Face à une crise du logement qui menace l’ensemble du parc locatif français, le gouvernement se prépare à proposer un nouvel outil fiscal : le « statut du bailleur privé ». Annoncé par Vincent Jeanbrun, ministre de la Ville et du Logement, ce dispositif vise à relancer l’investissement locatif privé tout en apportant un soutien concret aux locataires. « La lettre de mission confiée par le Premier ministre a été claire et demande un plan d’urgence pour le monde du logement. Nous avons de toutes parts des signaux d’une crise qui arrive à son paroxysme, il est urgent d’inverser la tendance », a déclaré le ministre à l’AFP.
🔧 Un levier fiscal pour stimuler l’investissement privé
L’objectif affiché du gouvernement est clair : encourager les investisseurs privés à revenir sur le marché locatif, fortement affecté depuis la disparition du dispositif Pinel en 2024. Selon Pascal Boulanger, président de la Fédération des promoteurs immobiliers (FPI), « cette initiative constitue une très bonne nouvelle » et marque le retour de ce « dossier en haut de la pile ».
La première mouture de l’amendement prévoit un mécanisme d’amortissement fiscal de 2 % sur les revenus locatifs des logements neufs, assorti d’incitations pour la rénovation énergétique des biens anciens. Ces mesures s’inspirent des travaux initiés par l’ex-ministre Valérie Létard et du rapport parlementaire de Mickaël Cosson et Marc-Philippe Daubresse, qui proposait également des bonus fiscaux pour les propriétaires louant à des loyers modérés ou à des ménages modestes, une exonération d’impôts après vingt ans de détention, ainsi que l’exclusion des résidences principales louées de l’assiette de l’IFI.
Le contexte est préoccupant : entre janvier et juin 2025, les acquisitions de logements neufs par des particuliers ont chuté de moitié par rapport à la même période en 2024. Olivier Salleron, président de la FFB, juge le taux de 2 % « trop faible », un avis partagé par Pascal Boulanger, soulignant la nécessité de mesures plus attractives pour mobiliser les capitaux privés.

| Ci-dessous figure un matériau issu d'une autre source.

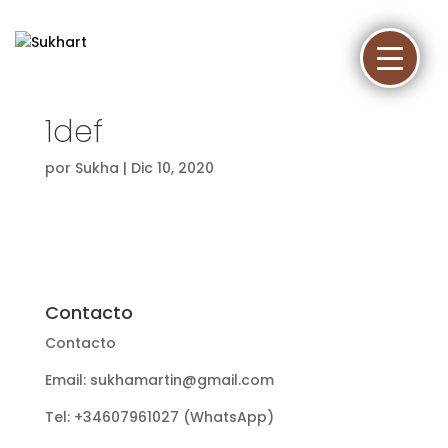
1def
por
Sukha
|
Dic 10, 2020
Contacto
Contacto
Email: sukhamartin@gmail.com
Tel: +34607961027 (WhatsApp)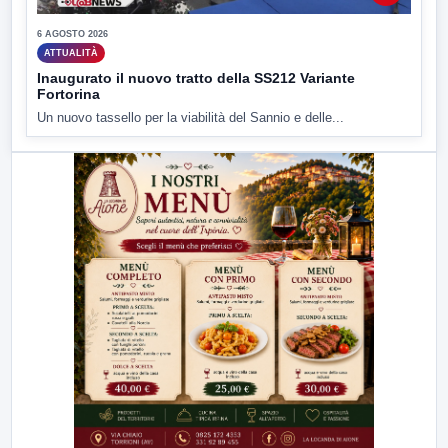
6 AGOSTO 2026
ATTUALITÀ
Inaugurato il nuovo tratto della SS212 Variante
Fortorina
Un nuovo tassello per la viabilità del Sannio e delle...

🏘️ Régulation et contreparties
Pour Pierre Madec, économiste à l’Observatoire français des conjonctures économiques (OFCE), « c’est un message positif de dire qu’il faut dynamiser l’investissement locatif privé ». Il avertit toutefois que ces incitations fiscales doivent s’accompagner de garanties pour les locataires, notamment des plafonnements de loyers similaires à ceux du dispositif Pinel, afin de prévenir toute dérive spéculative.
Le ministre Vincent Jeanbrun a par ailleurs évoqué la nécessité de limiter la concentration des logements sociaux par commune. La loi SRU impose aux communes urbaines de disposer d’au moins 20 à 25 % de logements sociaux, mais aucune limite supérieure n’est fixée. En 2022, 1 161 communes n’atteignaient pas le seuil minimum, soit 54 % des 2 157 concernées, illustrant l’urgence d’une meilleure régulation territoriale.
L’objectif affiché est double : stimuler l’investissement privé pour augmenter l’offre locative et assurer une répartition plus équilibrée du logement social sur le territoire, évitant ainsi les déséquilibres socio-économiques et la concentration de difficultés dans certaines zones.
👁️ L’œil de l’expert : un outil fragile
Le « statut du bailleur privé » pourrait constituer un tournant pour le marché locatif français. Toutefois, son efficacité dépendra de l’équilibre entre incitations fiscales et régulation. Sans contreparties claires pour protéger les locataires, le dispositif risque de favoriser uniquement les investisseurs, sans résoudre la pénurie de logements accessibles. Une approche mesurée et concertée avec les acteurs économiques et les collectivités locales sera indispensable pour que cette réforme serve à la fois les bailleurs et les locataires, tout en contribuant à la stabilisation du marché immobilier français.